INSTRUCTION: Please arrange the text lines of the records below as a numbered list, omitting blank lines and the pictures.

INFORMATION SUPPLIED:

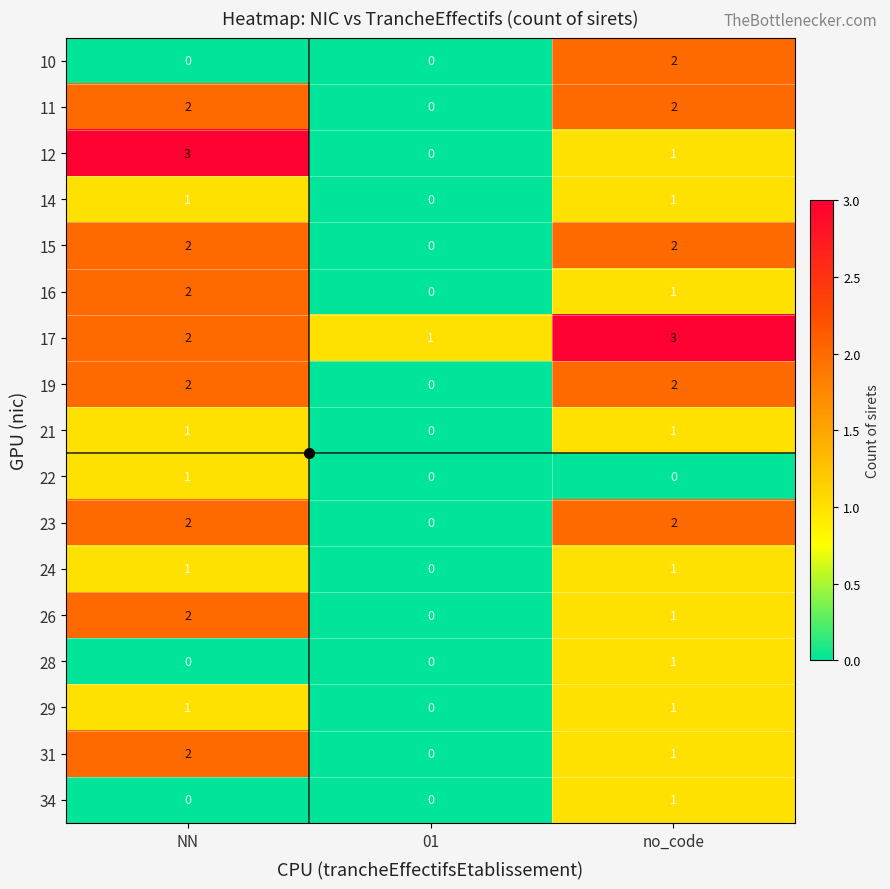

Count the 14 values in the range 0 to 1.

3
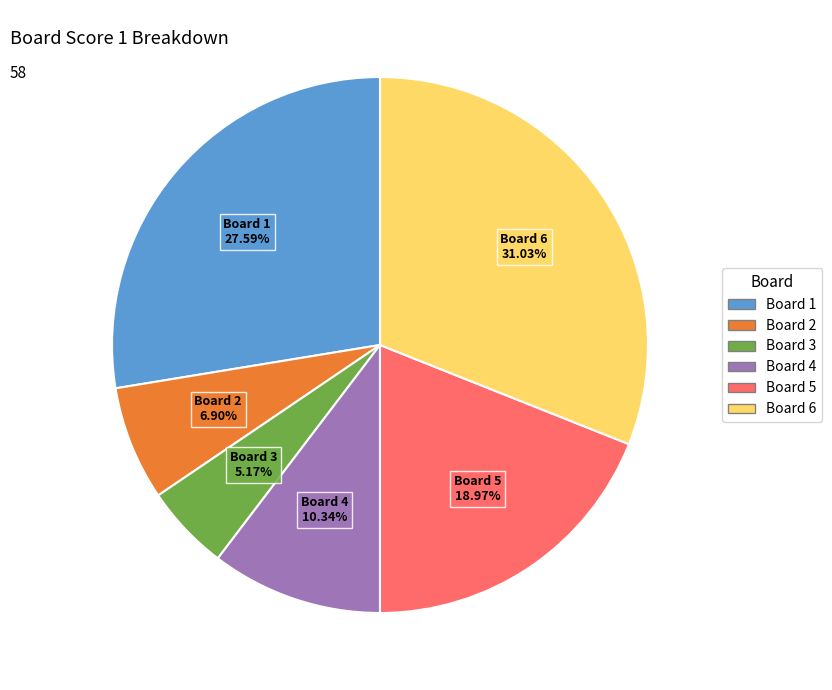

Does any single category account for the majority?

No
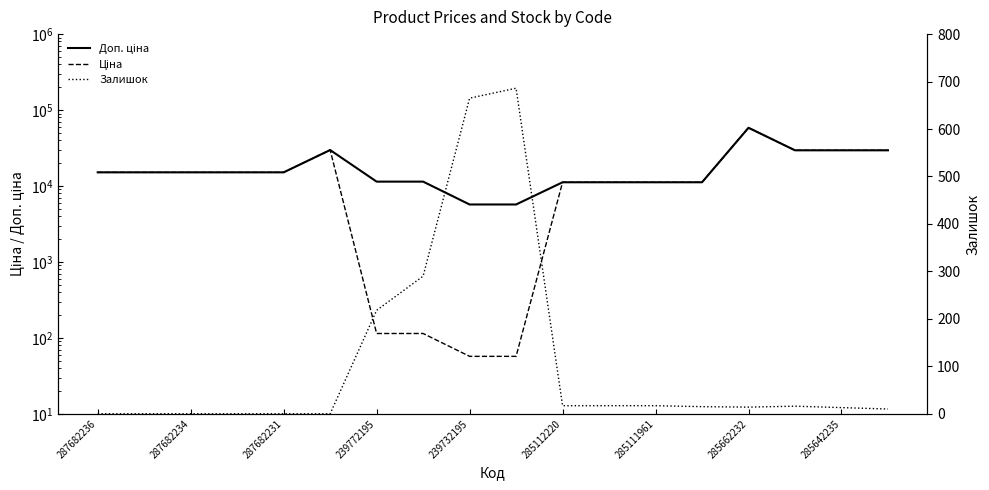

What position from the right is 15?

3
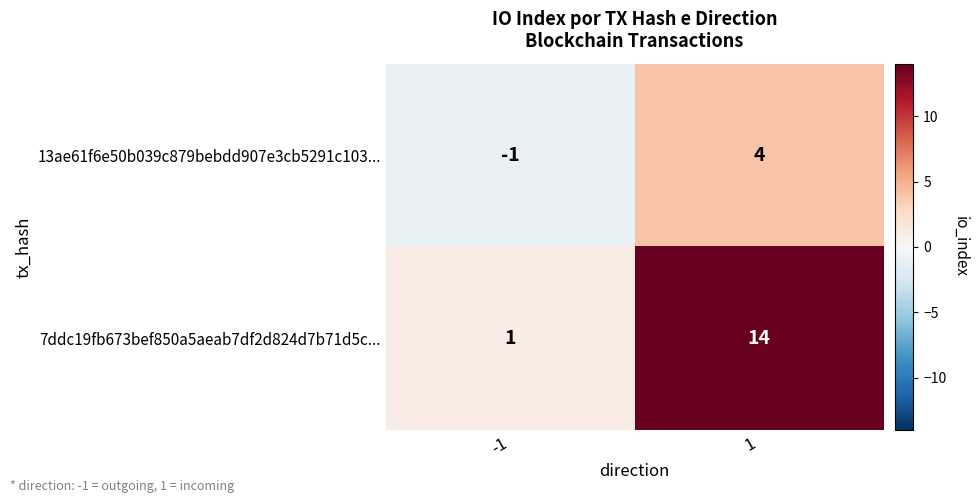

Which series has the largest total across all categories?

7ddc19fb673bef850a5aeab7df2d824d7b71d5c...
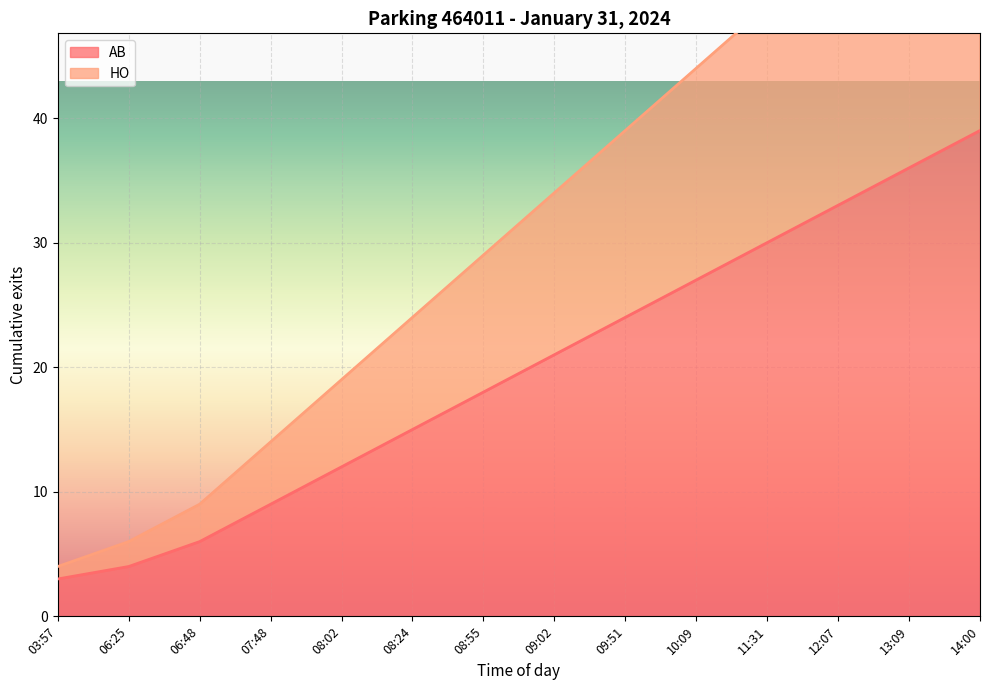

Which has a higher value, 11:31 or 14:00?

14:00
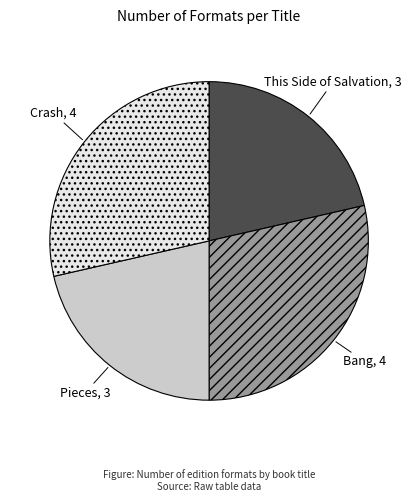

Is there a majority slice in this chart?

No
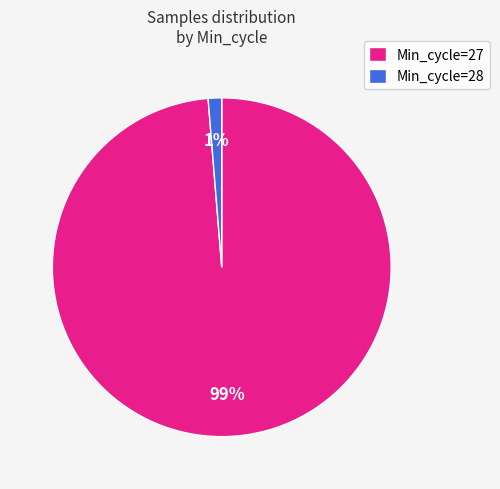

Is it true that Min_cycle=28 is 14% of the pie?

False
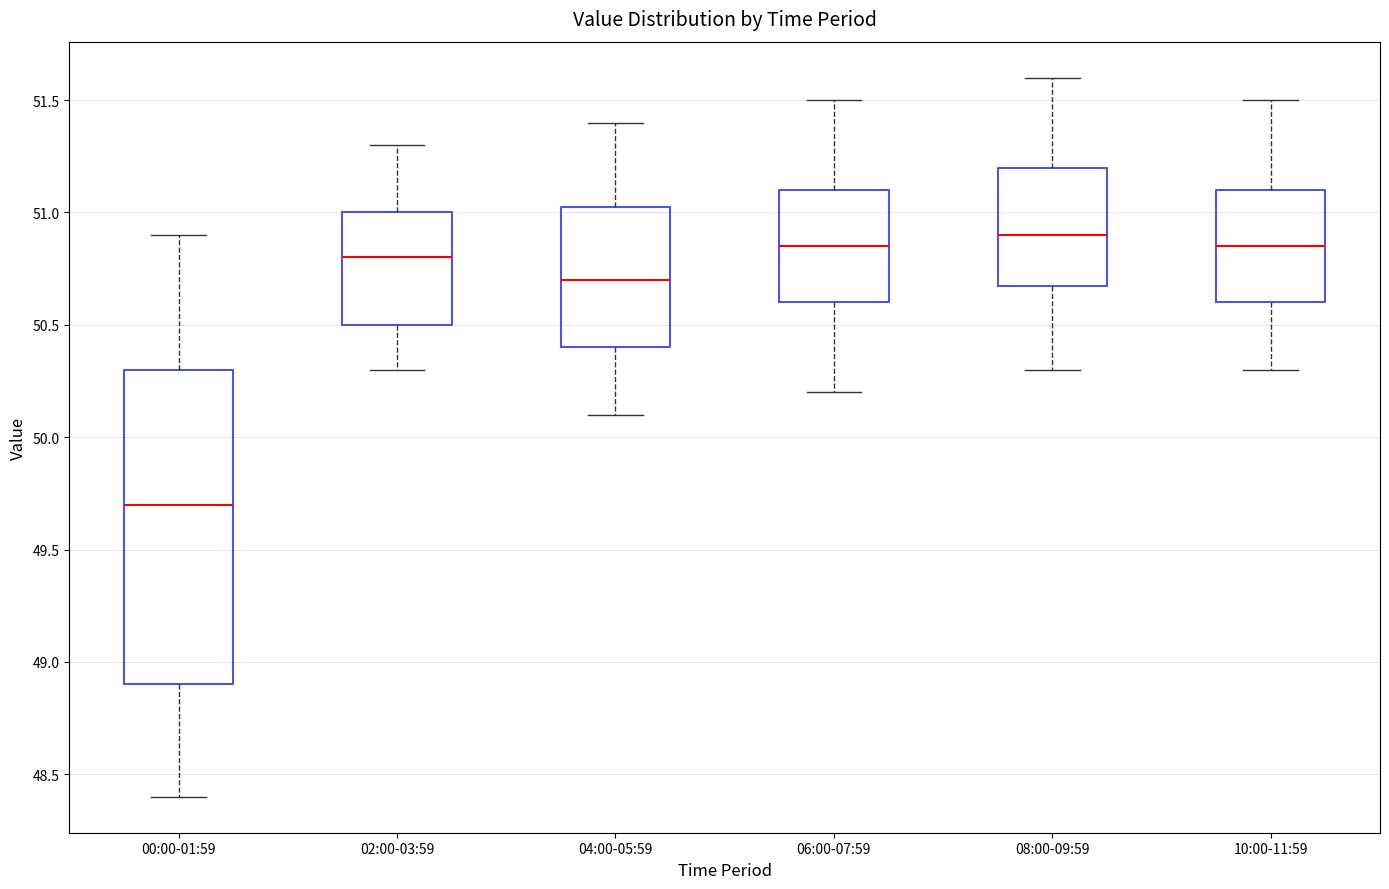

Where does the upper whisker of the box for 08:00-09:59 end on the y-axis? The values are not printed on the chart, so give them approximately, as read against the axis.

51.60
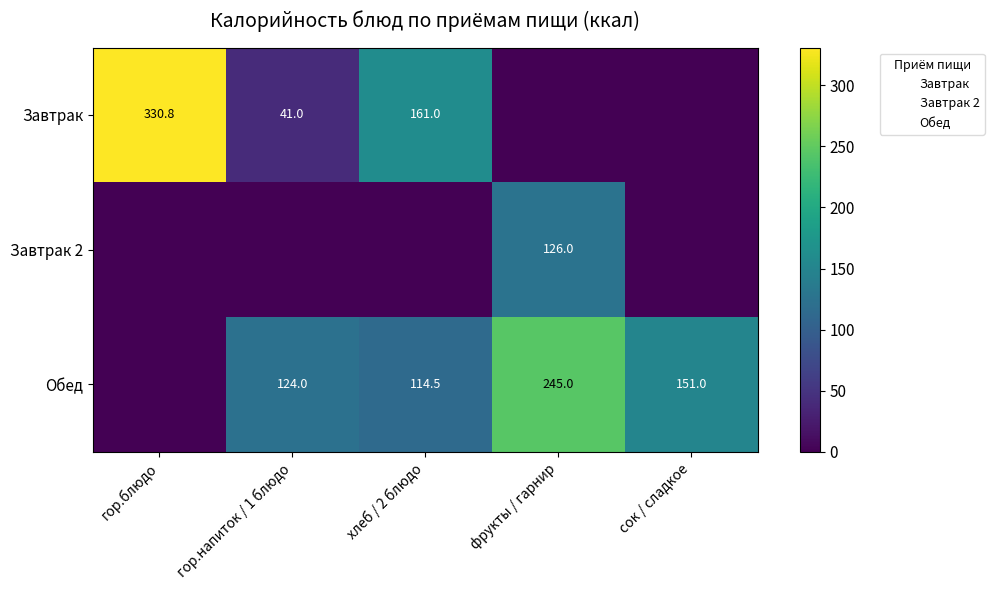

The value of Завтрак at хлеб / 2 блюдо is 254.6. True or false?

False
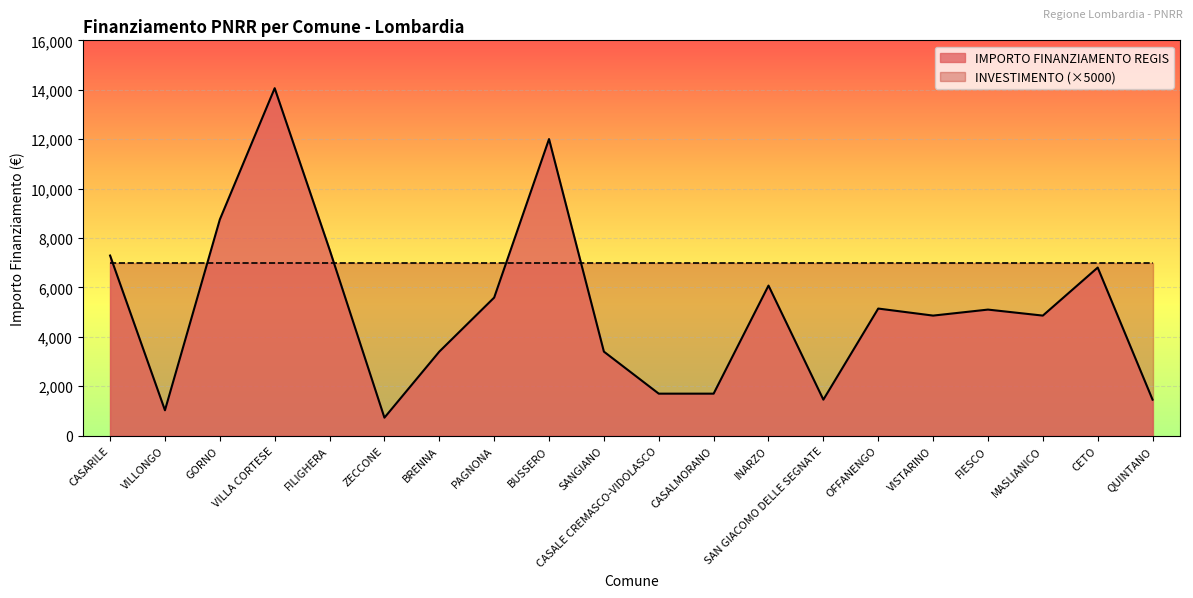

What is the minimum value shown in the chart?

729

SOLUTION TO THE EXERCISE:
1. Count the 14 values in the range 0 to 1.
2. 3
3. Does any single category account for the majority?
4. No
5. What position from the right is 15?
6. 3
7. Which series has the largest total across all categories?
8. 7ddc19fb673bef850a5aeab7df2d824d7b71d5c...
9. Which has a higher value, 11:31 or 14:00?
10. 14:00
11. Is there a majority slice in this chart?
12. No
13. Is it true that Min_cycle=28 is 14% of the pie?
14. False
15. Where does the upper whisker of the box for 08:00-09:59 end on the y-axis? The values are not printed on the chart, so give them approximately, as read against the axis.
16. 51.60
17. The value of Завтрак at хлеб / 2 блюдо is 254.6. True or false?
18. False
19. What is the minimum value shown in the chart?
20. 729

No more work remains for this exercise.